The result of ‘fiscal drag’ – a phenomenon where tax thresholds fail to keep up with inflation or wage growth – the freeze will continue to increase the number of higher-rate taxpayers until it is due to end in 2028.

This freeze not only impacts numerous taxpayers but will also have broader economic implications by increasing the tax burden on a larger segment of the population – potentially influencing consumer spending and savings habits.

By not adjusting the thresholds for inflation, the Government has effectively increased tax revenue without the need to formally raise tax rates.

Taxpayers must consider this in the context of the Government’s long-term fiscal strategies and align it with their personal tax planning.

Future policy adjustments will likely be influenced by broader economic conditions and political change, underscoring the importance of staying informed and discussing the issue with us.

We often recommend a few simple ways to reduce your tax liability and manage your marginal rate, including:

  • Income splitting: This strategy involves distributing income among family members to keep individual earnings below the higher tax thresholds, thus reducing overall tax liability.
  • Tax-efficient investments: Leveraging tax-free savings accounts and pensions can significantly reduce taxable income, providing long-term financial benefits.
  • Year-end tax planning: Regularly review your financial situation as the tax year draws to a close, making any necessary adjustments to income and deductions to optimise tax outcomes.

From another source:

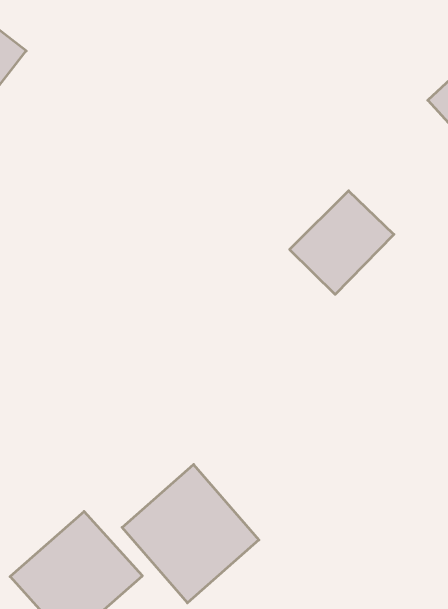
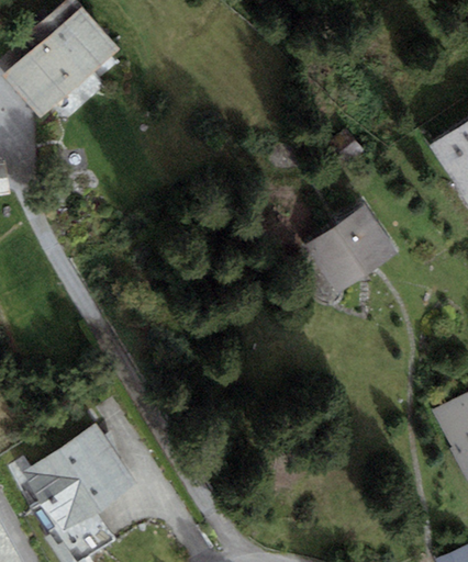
building: [122,464,259,603] -> none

Being proactive in managing your tax position is crucial, especially with the thresholds remaining static and fiscal drag likely to impact more taxpayers.

For those seeking more comprehensive guidance or specific information, reaching out to a specialist is advisable. 

Preparing for the second payment on account – and what happens when you can’t pay?

If you are a Self-Assessment taxpayer, it is almost time to make your second ‘payment on account’ – advance payments towards your tax bill.

Those who submit a Self-Assessment tax return and owe £1,000 or more will be required to make their second payment on account by midnight on 31 July 2024.

How do payments on account work?

‘Payments on account’ are a way of paying Income Tax for Self-Assessment (ITSA) for business owners, sole traders and other taxpayers that spread out the expected cost of an upcoming tax bill.

There are two payments on account each year – one payable on 31 January and the other on 31 July during the tax year.

Each payment is typically half of the previous year’s tax bill, including Class 4 National Insurance Contributions.

The expectation is that, when you file ITSA, you will not need to have a major cash reserve to pay your entire bill at once.

What if my income is lower this year?

Payments on account work for many taxpayers because they assume that they will owe a similar amount or more tax than in a previous year.

If you expect your income to be substantially lower this year than in the previous year, you can apply to HM Revenue & Customs (HMRC) to reduce the payments on your account.

When you submit your tax return, if it turns out that you have overpaid, this will be refunded or offset against future tax liabilities.

What happens if I can’t pay?

If you cannot pay your upcoming payment on account, it is important to contact HMRC as soon as possible.

Missing the deadline without explanation can mean that interest will be charged to your account, and you could end up owing much more than your original bill.

You may be able to set up a ‘Time to Pay’ agreement with HMRC, which is a formal payment plan. If you:

  • Have filed your latest tax return
  • Owe £30,000 or less
  • Are within 60 days of the payment deadline
  • Do not have any other payment plans or debts with HMRC

You can set up a Time to Pay agreement online through your account with HMRC.